• Extract:
In the absence of self-executing recognition, aggrieved communities are denied the critical pathway of an independent and unbiased adjudication before the courts for assessing whether their rights have been violated. If environmental rights are not self-executing, and instead are defined by the legislative or executive branch of government, they will once again become subservient to the political whimsies of the day with only election politics as the solution for protection and change. For example, article XX, section 21 of the New Mexico Constitution includes an obligation to protect natural resources and the environment. That duty, however, is expressly delegated to the state legislature and, as a result, New Mexico courts have not interpreted the provision to be self-executing. In responding to a constitutional challenge to New Mexico legislation, that state’s court of appeals upheld the legislation and asserted that if the public does not like how the legislature is carrying out its constitutional obligations, they as “voters have the opportunity to exercise their desire for political change regarding complex environmental issues at the ballot box during each election cycle.” Sanders-Reed ex rel. Sanders-Reed v. Martinez, 350 P.3d 1221 (N.M. Ct. App. 2015). By expressly limiting implementation of the constitutional obligation to the legislature and removing it from the realm of self-executing constitutional provisions, the court ensured that the constitutional authority lay with the legislature and not the people. Declaration of rights placement, complemented by a clear statement that the rights are self-executing, ensures environmental rights will be protected appropriately.

• Data extract:
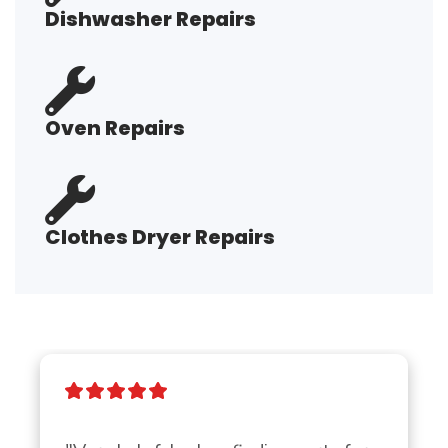
Dishwasher Repairs
Oven Repairs
Clothes Dryer Repairs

• Required work: In the extract on environmental rights, to whom is the duty in article XX, section 21 of the New Mexico Constitution expressly delegated?

• Task solution: The state legislature.